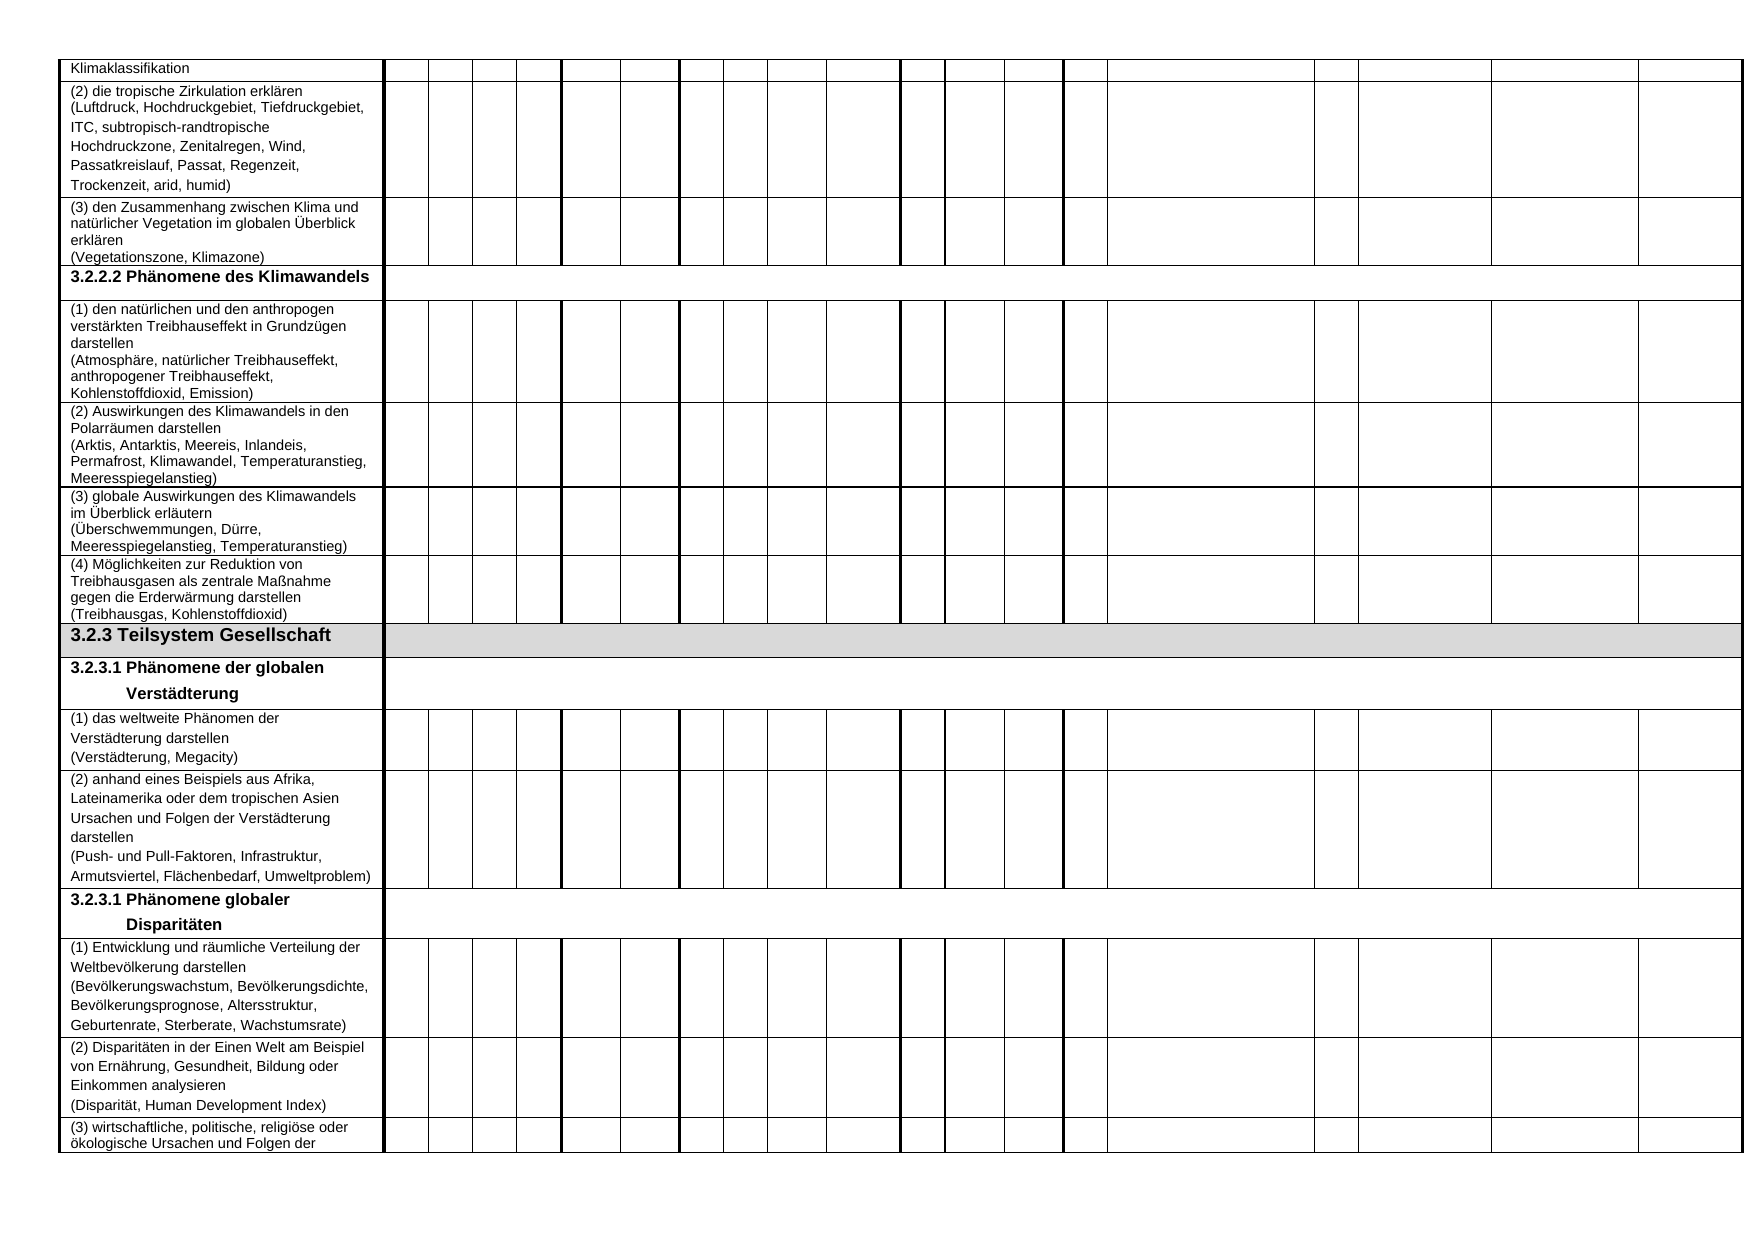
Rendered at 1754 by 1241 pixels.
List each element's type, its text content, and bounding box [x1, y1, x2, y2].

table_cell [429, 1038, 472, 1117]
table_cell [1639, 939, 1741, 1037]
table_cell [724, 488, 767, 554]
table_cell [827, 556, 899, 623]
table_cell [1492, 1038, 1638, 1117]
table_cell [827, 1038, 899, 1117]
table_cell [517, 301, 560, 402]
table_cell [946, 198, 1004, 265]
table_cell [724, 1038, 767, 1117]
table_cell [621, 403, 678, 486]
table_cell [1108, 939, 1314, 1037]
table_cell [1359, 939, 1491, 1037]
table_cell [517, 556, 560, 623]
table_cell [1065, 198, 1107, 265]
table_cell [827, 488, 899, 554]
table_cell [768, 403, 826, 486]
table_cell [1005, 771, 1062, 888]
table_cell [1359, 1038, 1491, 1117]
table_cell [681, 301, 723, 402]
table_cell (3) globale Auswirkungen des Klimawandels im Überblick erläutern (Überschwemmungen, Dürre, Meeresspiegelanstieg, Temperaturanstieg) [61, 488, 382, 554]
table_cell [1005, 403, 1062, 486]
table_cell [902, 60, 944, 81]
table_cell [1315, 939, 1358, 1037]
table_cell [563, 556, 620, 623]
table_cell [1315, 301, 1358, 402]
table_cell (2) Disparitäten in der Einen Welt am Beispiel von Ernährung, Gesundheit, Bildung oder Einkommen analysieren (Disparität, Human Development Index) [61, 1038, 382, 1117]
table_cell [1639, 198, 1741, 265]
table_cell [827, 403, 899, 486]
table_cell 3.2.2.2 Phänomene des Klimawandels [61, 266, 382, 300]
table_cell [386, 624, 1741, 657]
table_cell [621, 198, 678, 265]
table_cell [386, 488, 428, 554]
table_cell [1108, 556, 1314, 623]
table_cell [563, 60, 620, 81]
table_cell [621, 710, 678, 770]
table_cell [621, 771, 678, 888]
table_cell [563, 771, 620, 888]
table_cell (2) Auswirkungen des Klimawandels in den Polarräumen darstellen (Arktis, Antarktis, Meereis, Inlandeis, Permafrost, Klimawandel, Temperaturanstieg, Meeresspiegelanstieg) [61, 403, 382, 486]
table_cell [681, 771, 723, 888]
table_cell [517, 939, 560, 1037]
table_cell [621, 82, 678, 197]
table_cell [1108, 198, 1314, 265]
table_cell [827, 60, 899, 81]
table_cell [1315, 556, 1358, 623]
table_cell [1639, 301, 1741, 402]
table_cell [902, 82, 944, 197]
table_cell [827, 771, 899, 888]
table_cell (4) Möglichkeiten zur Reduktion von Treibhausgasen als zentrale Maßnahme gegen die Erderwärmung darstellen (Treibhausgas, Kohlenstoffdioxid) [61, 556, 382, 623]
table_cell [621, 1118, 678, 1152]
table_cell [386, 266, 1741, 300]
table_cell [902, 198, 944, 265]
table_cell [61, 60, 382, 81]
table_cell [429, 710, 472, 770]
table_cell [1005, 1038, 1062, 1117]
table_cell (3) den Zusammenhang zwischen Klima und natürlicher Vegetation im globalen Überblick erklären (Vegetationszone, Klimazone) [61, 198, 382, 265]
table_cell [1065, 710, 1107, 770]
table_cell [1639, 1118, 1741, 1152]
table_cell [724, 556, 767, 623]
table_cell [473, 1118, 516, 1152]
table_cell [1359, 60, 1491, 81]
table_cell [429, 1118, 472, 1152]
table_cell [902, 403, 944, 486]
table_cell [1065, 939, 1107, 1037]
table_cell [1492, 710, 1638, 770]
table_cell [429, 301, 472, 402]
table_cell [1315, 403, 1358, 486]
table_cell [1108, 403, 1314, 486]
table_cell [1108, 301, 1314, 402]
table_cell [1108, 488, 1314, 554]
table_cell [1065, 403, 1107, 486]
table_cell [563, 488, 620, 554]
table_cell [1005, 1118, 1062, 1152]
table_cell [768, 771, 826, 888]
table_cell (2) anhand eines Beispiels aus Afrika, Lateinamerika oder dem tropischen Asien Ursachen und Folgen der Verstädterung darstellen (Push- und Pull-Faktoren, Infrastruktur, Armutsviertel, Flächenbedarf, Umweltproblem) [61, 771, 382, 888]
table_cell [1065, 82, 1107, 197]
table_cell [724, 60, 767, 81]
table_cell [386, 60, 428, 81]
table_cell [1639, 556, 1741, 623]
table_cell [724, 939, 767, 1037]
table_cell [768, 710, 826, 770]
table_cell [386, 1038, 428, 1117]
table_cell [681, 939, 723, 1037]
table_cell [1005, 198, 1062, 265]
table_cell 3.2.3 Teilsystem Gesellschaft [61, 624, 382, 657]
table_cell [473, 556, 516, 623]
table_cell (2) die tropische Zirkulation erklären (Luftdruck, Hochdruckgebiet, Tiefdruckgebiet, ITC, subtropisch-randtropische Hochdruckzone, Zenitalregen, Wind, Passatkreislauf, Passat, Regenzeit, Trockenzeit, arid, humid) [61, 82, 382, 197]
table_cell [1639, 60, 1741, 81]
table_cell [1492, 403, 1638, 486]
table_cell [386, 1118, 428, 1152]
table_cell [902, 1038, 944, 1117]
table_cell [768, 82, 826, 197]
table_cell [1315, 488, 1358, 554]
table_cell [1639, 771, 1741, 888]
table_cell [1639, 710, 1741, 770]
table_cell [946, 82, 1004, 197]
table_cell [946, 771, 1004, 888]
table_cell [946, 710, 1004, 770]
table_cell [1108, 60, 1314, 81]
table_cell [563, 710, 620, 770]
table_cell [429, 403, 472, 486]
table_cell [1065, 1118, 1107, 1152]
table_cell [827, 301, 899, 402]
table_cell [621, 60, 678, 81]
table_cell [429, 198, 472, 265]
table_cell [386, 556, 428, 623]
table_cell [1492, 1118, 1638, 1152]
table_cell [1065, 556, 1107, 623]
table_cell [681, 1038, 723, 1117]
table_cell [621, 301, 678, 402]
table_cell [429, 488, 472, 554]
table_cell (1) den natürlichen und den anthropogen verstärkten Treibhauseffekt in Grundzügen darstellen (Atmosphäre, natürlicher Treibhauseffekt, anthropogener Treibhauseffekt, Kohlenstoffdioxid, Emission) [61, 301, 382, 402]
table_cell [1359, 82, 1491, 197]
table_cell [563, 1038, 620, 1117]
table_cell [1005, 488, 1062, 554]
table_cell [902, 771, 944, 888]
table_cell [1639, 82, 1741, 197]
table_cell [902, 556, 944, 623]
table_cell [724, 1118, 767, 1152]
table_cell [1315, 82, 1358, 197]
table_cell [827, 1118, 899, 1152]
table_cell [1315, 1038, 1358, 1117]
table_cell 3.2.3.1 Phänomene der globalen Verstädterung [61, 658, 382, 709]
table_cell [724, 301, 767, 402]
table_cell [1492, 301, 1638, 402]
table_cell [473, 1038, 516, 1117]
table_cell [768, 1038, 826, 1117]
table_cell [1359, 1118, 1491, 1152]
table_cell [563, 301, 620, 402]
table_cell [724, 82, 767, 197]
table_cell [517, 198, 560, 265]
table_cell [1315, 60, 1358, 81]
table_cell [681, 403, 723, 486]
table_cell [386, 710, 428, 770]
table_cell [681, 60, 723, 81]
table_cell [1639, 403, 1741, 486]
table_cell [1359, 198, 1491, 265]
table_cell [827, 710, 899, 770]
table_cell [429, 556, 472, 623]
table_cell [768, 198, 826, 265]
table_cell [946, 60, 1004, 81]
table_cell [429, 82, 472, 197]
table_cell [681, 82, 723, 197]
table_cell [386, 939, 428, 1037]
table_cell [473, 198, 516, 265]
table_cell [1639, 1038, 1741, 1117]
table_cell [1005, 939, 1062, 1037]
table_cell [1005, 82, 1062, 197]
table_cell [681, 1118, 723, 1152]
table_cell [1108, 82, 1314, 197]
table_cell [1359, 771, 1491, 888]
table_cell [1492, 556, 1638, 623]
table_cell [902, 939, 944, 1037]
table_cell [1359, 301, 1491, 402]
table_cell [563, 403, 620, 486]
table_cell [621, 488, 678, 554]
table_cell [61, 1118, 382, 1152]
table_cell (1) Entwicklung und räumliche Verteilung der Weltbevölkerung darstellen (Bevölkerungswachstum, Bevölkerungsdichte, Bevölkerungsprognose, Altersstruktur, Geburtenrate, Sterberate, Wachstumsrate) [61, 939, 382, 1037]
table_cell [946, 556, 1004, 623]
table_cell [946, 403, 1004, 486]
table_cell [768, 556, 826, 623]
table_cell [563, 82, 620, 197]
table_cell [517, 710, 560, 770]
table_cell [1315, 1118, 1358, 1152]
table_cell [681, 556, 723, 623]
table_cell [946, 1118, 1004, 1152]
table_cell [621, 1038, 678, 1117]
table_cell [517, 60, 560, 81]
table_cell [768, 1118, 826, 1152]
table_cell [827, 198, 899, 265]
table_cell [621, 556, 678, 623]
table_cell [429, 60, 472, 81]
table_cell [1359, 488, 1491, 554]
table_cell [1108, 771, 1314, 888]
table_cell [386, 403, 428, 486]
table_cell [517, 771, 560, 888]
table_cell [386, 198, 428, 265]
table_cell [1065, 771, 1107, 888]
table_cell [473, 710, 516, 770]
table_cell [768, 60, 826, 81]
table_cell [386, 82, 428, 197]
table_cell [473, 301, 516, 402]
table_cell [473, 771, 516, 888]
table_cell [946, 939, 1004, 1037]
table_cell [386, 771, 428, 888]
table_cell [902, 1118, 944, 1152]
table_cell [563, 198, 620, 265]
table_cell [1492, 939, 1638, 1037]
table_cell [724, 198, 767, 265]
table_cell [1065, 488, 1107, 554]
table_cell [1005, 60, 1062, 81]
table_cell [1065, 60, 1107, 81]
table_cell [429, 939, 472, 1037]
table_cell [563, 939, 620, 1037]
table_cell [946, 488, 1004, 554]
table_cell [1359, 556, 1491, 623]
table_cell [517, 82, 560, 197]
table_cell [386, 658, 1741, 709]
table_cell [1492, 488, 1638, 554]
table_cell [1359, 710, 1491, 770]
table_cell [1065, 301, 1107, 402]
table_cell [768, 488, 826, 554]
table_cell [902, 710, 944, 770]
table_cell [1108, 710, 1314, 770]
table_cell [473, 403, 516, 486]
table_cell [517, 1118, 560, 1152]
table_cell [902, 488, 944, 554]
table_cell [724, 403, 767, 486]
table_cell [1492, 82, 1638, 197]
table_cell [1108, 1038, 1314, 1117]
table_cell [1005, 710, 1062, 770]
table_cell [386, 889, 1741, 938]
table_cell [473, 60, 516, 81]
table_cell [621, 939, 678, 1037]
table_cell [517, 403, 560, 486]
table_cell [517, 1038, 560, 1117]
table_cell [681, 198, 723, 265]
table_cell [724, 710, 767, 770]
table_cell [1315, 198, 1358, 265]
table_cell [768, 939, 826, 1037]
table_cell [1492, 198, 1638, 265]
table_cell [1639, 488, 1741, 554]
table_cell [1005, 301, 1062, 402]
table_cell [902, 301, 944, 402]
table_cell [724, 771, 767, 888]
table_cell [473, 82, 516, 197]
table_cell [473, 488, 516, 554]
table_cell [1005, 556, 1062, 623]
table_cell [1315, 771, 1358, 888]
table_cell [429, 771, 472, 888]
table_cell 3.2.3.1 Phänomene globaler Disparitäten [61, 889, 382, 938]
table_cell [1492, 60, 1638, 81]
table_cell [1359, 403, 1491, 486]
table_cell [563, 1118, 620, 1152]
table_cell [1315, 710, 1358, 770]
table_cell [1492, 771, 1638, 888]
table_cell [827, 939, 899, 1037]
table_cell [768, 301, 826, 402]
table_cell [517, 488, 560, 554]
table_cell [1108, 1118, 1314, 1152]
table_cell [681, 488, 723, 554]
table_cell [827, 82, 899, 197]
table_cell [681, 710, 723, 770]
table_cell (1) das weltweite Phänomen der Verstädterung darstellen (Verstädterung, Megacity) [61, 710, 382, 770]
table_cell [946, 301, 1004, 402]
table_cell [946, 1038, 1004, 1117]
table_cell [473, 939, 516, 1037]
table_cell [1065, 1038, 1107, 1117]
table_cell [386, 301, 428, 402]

******

**Problem statement:**
Scan the material above for lines that contain the string "Disparitäten", and copy each such line.

**Exercise output:**
table_cell (2) Disparitäten in der Einen Welt am Beispiel von Ernährung, Gesundheit, Bildung oder Einkommen analysieren (Disparität, Human Development Index) [61, 1038, 382, 1117]
table_cell 3.2.3.1 Phänomene globaler Disparitäten [61, 889, 382, 938]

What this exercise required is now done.